His decision to retire at the end of June comes with a year left on his current employment contract with the board of education.
“There’s been no pressure from anyone,” he said. “This has been solely my decision. It’s been on my mind for awhile, but I wanted to take the time to make sure this was what I wanted to do.
“It’s time for someone else to grab the reins and, as they say in these hills, take the mule on up the mountain.”
Saylor’s tenure as Harlan County’s superintendent has been the longest of recent vintage. No one since the late James A. Cawood served more than seven years. During the 1980s and 90s, the county system had several leaders who only lasted two or three years, some due to either internal political strife or running afoul of state authorities.
Saylor said he sought to bring unity and stability to the system. Students who entered first grade when he was hired in 2000 graduated last week. The coincidence was not lost on Saylor. And while he had his own set of challenges in the job, now looking back on them, he can’t think of anything he’d have done differently.
“I thank the members of the Harlan County Board of Education for the tremendous opportunity they gave me,” he said. “This office had been a revolving door. I admit I was scared of that and somewhat skeptical at the time.
“But when you are in a leading role, you are only as good as the people around you, and I’ve had the privilege to work around a lot of very good people who have given their hard work and dedication to our students, our schools and our school system throughout these 12 years.
“I am thankful for the many people who supported me in this time, but mostly I’m thankful for the students and their accomplishments. Students are what this job is all about and I’m proud of the progress we’ve been able to make.”
Since 2000, curriculum offerings have expanded. Facilities have been updated. Consolidation has been largely successful. As the district has contracted in size, it has also come together, Saylor noted.
Liaisons for each school have worked to improve staff skills, communication and cohesion across the district. Enhanced public relations have showcased student talent and accomplishment in the community. Students have greatly improved their performance on standardized tests.
“We had poor test scores and consolidation was looming,” Saylor said. “It was like we were in quicksand and slowly sinking. At the very least we were not moving forward. I took it as a professional challenge to get us on solid ground and start to move up the mountain, and now I feel like we’ve accomplished at least some of that.”
Looking around Saylor’s office you see lots of photographs of family and friends, and they’re facing toward you, not him. The view is that of a man at work surrounded by loved ones, all looking in the same direction. The trophies on his walls are from a lifetime of work — plaques, certificates and, being an old coach, of course there are game balls of past triumphs.

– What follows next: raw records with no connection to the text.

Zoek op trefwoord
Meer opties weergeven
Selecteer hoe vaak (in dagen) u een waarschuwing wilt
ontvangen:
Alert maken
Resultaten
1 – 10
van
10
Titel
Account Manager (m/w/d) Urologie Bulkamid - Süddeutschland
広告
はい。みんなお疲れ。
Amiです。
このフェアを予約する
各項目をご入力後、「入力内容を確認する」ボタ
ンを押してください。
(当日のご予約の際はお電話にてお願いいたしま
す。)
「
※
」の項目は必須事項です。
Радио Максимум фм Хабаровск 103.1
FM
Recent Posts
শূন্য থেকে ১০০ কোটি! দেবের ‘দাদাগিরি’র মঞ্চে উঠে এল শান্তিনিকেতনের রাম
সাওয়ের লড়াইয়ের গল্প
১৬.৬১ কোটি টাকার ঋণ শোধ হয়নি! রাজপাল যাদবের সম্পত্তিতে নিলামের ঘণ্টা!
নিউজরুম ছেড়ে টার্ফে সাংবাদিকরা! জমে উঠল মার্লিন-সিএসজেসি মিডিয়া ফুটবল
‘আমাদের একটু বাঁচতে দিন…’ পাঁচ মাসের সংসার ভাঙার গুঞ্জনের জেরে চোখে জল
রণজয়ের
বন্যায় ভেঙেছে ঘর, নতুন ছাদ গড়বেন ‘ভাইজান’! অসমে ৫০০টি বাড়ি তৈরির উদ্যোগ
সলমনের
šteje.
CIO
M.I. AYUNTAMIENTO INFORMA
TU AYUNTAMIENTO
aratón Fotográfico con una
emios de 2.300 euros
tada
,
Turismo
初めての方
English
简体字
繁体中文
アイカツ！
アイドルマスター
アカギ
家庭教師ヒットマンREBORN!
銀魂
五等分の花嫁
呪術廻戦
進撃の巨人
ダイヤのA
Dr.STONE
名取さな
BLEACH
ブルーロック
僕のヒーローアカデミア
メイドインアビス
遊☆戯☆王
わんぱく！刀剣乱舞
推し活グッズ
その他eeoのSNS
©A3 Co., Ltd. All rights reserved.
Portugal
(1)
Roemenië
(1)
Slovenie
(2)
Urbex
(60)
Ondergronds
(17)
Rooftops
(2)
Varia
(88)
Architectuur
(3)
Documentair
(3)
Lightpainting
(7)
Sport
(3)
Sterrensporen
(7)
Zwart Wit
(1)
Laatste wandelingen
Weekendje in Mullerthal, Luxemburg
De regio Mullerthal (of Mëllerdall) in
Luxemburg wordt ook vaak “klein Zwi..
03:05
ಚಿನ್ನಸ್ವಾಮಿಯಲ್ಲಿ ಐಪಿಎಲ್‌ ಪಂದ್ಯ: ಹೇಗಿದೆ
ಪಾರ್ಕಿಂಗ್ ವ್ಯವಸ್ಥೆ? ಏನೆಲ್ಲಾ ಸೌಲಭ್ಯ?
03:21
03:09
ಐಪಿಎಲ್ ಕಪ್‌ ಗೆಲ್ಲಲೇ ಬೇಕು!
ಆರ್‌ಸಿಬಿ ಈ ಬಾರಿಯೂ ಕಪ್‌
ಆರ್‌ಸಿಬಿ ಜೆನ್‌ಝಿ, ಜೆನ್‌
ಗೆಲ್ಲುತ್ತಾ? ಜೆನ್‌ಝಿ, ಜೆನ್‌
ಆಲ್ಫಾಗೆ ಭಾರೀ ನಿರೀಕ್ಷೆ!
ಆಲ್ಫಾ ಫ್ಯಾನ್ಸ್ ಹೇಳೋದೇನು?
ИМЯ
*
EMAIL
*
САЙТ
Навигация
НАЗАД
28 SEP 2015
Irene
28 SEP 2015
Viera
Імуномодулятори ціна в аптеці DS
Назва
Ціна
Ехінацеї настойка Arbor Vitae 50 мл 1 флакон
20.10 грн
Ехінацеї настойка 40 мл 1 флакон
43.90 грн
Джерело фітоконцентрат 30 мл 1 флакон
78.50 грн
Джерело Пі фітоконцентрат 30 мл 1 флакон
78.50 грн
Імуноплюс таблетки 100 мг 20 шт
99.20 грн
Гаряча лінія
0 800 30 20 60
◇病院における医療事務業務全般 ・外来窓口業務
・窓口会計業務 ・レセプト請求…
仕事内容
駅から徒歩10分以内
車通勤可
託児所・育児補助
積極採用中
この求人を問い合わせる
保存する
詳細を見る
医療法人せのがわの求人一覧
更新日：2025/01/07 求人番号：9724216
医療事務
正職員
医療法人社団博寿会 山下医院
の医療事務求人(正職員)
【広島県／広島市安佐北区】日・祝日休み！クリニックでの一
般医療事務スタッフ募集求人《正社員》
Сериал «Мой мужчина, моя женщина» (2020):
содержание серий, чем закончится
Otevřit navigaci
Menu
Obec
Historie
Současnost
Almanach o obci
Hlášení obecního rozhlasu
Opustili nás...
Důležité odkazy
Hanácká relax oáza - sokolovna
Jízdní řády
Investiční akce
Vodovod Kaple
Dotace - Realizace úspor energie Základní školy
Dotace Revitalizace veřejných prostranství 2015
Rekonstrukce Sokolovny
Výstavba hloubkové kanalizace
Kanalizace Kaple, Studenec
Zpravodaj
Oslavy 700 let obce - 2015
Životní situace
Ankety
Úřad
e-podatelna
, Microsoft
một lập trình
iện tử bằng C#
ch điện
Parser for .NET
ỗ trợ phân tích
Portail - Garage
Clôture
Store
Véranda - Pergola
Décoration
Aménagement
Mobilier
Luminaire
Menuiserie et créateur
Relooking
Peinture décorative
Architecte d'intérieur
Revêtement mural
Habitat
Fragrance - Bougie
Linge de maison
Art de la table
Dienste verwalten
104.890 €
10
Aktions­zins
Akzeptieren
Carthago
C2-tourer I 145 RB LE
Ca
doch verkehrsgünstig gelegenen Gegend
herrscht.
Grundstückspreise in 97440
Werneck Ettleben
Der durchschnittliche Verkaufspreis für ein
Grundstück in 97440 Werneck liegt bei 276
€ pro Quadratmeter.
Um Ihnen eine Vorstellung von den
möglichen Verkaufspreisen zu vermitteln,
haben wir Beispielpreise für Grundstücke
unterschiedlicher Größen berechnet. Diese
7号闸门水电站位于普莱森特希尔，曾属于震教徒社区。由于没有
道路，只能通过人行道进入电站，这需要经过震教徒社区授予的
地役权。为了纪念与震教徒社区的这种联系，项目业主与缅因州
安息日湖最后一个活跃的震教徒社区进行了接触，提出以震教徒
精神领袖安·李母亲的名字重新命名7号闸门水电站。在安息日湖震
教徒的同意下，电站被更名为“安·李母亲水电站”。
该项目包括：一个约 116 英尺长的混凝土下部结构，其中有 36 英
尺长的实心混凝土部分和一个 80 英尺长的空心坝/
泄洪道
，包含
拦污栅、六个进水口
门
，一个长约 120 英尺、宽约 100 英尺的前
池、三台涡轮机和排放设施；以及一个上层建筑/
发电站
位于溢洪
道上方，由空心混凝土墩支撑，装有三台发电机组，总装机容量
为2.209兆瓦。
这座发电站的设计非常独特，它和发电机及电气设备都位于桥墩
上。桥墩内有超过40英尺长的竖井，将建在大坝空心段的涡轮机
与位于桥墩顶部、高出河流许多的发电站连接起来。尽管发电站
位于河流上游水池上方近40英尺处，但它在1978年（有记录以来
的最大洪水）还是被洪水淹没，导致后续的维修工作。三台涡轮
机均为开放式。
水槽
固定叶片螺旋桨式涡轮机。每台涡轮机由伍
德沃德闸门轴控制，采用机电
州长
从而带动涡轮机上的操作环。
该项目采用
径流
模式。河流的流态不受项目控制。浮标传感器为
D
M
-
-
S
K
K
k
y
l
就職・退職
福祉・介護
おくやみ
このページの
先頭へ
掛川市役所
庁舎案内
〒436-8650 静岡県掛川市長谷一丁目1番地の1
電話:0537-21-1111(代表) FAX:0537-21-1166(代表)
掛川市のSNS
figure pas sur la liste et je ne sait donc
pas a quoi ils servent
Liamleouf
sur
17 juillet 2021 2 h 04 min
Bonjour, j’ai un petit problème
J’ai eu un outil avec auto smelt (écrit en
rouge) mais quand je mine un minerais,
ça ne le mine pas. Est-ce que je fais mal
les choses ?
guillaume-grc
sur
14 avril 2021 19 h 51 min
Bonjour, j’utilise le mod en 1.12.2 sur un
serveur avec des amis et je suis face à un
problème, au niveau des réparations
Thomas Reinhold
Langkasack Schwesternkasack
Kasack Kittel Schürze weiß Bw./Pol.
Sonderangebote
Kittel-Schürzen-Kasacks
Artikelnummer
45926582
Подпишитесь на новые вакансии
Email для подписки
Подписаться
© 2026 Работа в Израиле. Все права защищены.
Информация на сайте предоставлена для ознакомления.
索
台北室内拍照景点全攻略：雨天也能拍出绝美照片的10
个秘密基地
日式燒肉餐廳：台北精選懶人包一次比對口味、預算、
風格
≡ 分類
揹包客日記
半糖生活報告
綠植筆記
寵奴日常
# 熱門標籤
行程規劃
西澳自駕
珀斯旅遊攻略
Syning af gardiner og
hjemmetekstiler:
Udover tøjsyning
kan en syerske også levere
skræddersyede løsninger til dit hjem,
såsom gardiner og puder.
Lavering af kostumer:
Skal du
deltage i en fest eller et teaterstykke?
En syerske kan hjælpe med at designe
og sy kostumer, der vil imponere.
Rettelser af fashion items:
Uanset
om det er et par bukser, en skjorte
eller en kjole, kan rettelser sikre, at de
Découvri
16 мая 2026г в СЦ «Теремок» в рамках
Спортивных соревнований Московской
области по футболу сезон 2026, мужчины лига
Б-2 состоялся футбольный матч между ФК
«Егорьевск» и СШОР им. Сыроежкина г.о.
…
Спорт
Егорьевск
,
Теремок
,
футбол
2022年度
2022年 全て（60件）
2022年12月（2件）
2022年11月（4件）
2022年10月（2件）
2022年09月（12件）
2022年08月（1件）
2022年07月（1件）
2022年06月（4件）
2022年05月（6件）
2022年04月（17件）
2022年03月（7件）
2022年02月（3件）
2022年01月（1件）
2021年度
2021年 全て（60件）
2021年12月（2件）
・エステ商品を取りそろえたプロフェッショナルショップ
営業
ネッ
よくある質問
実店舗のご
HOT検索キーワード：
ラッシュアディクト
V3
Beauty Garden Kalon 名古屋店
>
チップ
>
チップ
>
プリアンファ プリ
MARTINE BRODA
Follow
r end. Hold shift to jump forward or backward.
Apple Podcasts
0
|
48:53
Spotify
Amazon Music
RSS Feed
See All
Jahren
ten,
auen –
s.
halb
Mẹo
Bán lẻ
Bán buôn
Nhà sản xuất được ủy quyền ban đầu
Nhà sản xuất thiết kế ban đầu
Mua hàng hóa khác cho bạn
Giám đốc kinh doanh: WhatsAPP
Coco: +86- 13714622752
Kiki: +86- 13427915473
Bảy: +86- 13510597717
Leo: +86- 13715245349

The wallpaper is decorated in motivational quotes from the great and famous, as well as the obscure.
“I’m just a quote guy,” Saylor noted. “When I took this job I used an old RFK (Robert F. Kennedy) saying: Great change dominates the world, and if we don’t move with change we’ll become a victim.
“I refused to allow us to be a victim here and the biggest obstacle was trying to get everybody working together,” he recalled. “It was a real battle to overcome all that and get all of us on the same field. Being a leader, you have to make decisions and some of them are very difficult. People get hurt. They’re disappointed. Some you make mad. Often that can’t be helped, but I never tried to intentionally hurt anyone. It was always about the business of doing what was in the best interest of the students and the school system.
“I hope, at the end of the day, people will say ‘He tried to improve the quality of education available to the kids in this county.’ Personally, I’ve been nothing but blessed. I’ve worked 30-plus years at a job I love, and I’ve always had a job. I’ve been healthy and benefited from a lot of good help. I’m thankful for all of that.”
Saylor does have some regrets, though — often around those issues over which he had little control. Continued financial difficulties in the system prevented the staff from receiving raises, while consolidation and facility priorities have thus far prevented the Wallins community from getting a new school.
“The job’s been like a giant roller coaster,” he said. “Things move fast and there are dips and jerks, valleys and hills. It’s a wild ride. I hate heights, but when the family goes to parks I force myself to get on them and at the end I let go, raise my fists and say ‘Man, I rode that thing!’ — but I never rode one twice.”
For a man who thought he’d be a football coach his entire career — “And at heart I still am,” he says — Saylor expressed his surprise at where he wound up. The leadership requirements of coach, teacher, and superintendent are largely the same and that was a lesson he said he learned from his father, Needham Saylor.
“Being a teacher and coach is how I started and it’s the way I wound up,” he said. “I revered my dad and, though I didn’t plan it that way, I followed almost exactly in his footsteps.
“As a coach, you put a game plan together, and I always tried to stick to that game plan, and hire good people — good assistant coaches — to help us win. I want Harlan County Schools to continue moving forward and I know the board will hire the right person to do that.”